Die meisten Rezepte raten für Pizza zum fein gemahlenen Mehl, Tipo 00. Der Pizzateig im Kühlschrank ist aber ein Allrounder. Deshalb kann man helles Weizen- oder Dinkelmehl nehmen oder es mit dunkleren Typen mischen. Zu beachten ist dabei nur, dass verschiedene Mehle mehr oder weniger Wasser aufnehmen – an die genaue Menge muss man sich beim Kneten herantasten. Mehr Mehl lässt sich immer einarbeiten, der Teig sollte aber auch nicht zu trocken werden. Ein Grundrezept geht so:
Erst die Hefe im Wasser auflösen und fünf Minuten stehen lassen. Das Mehl mit dem Salz mischen, dann die Flüssigkeit dazugeben. verrühren und dann 10 Minuten kneten. Den fertigen Teig kann man zunächst eine Stunde oder länger bei Raumtemperatur aufgehen lassen und ihn erst dann mit etwas Olivenöl bestreichen und in einem luftdichten Behälter (oder mehreren) in den Kühlschrank stellen. Am besten mindestens eine Stunde vor Gebrauch aus dem Kühlschrank nehmen.
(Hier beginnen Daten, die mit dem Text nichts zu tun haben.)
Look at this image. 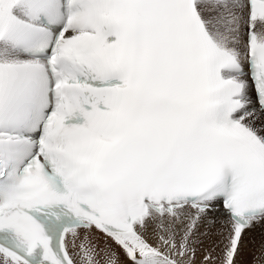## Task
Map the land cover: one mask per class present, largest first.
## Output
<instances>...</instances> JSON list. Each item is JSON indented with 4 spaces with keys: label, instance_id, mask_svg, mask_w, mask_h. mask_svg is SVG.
Instances as JSON below:
<instances>
[{
    "label": "snow or ice",
    "instance_id": "1",
    "mask_svg": "<svg viewBox=\"0 0 264 264\" xmlns=\"http://www.w3.org/2000/svg\"><path fill=\"white\" fill-rule=\"evenodd\" d=\"M264 252V0H0V264H237Z\"/></svg>",
    "mask_w": 264,
    "mask_h": 264
},
{
    "label": "rangeland",
    "instance_id": "2",
    "mask_svg": "<svg viewBox=\"0 0 264 264\" xmlns=\"http://www.w3.org/2000/svg\"><path fill=\"white\" fill-rule=\"evenodd\" d=\"M261 253V241L255 243L244 242L240 255L237 257V264H261L258 261H251V257Z\"/></svg>",
    "mask_w": 264,
    "mask_h": 264
},
{
    "label": "bare ground",
    "instance_id": "3",
    "mask_svg": "<svg viewBox=\"0 0 264 264\" xmlns=\"http://www.w3.org/2000/svg\"><path fill=\"white\" fill-rule=\"evenodd\" d=\"M257 241H262L261 233L259 229H255L252 232L246 234L244 242H249V243H255ZM251 261H258L261 264H264V252H259L257 255H254L253 257L250 258Z\"/></svg>",
    "mask_w": 264,
    "mask_h": 264
}]
</instances>
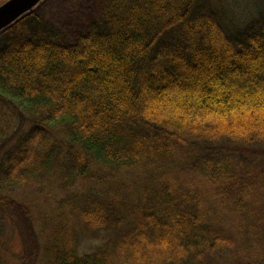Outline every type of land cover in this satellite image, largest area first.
Here are the masks:
<instances>
[{"label": "trees", "instance_id": "1", "mask_svg": "<svg viewBox=\"0 0 264 264\" xmlns=\"http://www.w3.org/2000/svg\"><path fill=\"white\" fill-rule=\"evenodd\" d=\"M100 2L0 33V264H264V13Z\"/></svg>", "mask_w": 264, "mask_h": 264}, {"label": "rangeland", "instance_id": "2", "mask_svg": "<svg viewBox=\"0 0 264 264\" xmlns=\"http://www.w3.org/2000/svg\"><path fill=\"white\" fill-rule=\"evenodd\" d=\"M40 5L41 15L63 32L66 43L84 33L88 24L100 16L102 9L100 0H44ZM220 6L229 17L236 18L238 25L254 14L255 9L264 13V0H228Z\"/></svg>", "mask_w": 264, "mask_h": 264}, {"label": "water", "instance_id": "3", "mask_svg": "<svg viewBox=\"0 0 264 264\" xmlns=\"http://www.w3.org/2000/svg\"><path fill=\"white\" fill-rule=\"evenodd\" d=\"M44 0H8L0 6V33L29 14Z\"/></svg>", "mask_w": 264, "mask_h": 264}]
</instances>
Für einen noch luftigeren Teig lohnt es sich, ihn feuchter zu machen und mehr Wasser zu verwenden, zum Beispiel 3 dl oder sogar etwas mehr. Der Teig lässt sich dann aber auch weniger leicht kneten und in Form bringen. Vor allem fürs Kneten empfiehlt es sich bei feuchten Teigen, die Finger statt mit Mehl mit Olivenöl zu benetzen. Ein weiterer Vorteil eines feuchten Teiges: Will man – beispielsweise für Fladenbrote – einen trockeneren Teig, kann man ihn vor Gebrauch mit etwas mehr Mehl verkneten. Umgekehrt ist es schwieriger.
Auch im Kühlschrank gärt der Teig natürlich weiter und geht weiter auf. Es kann sich also lohnen, ab und zu nach dem Teig zu sehen, damit er nicht den Behälter sprengt. Ansonsten kann er gut und gern sieben Tage im Kühlschrank bleiben. Ist zu viel Luft im Behälter, kann sich oben eine graue Schicht bilden, der Teig darunter ist aber meist noch brauchbar.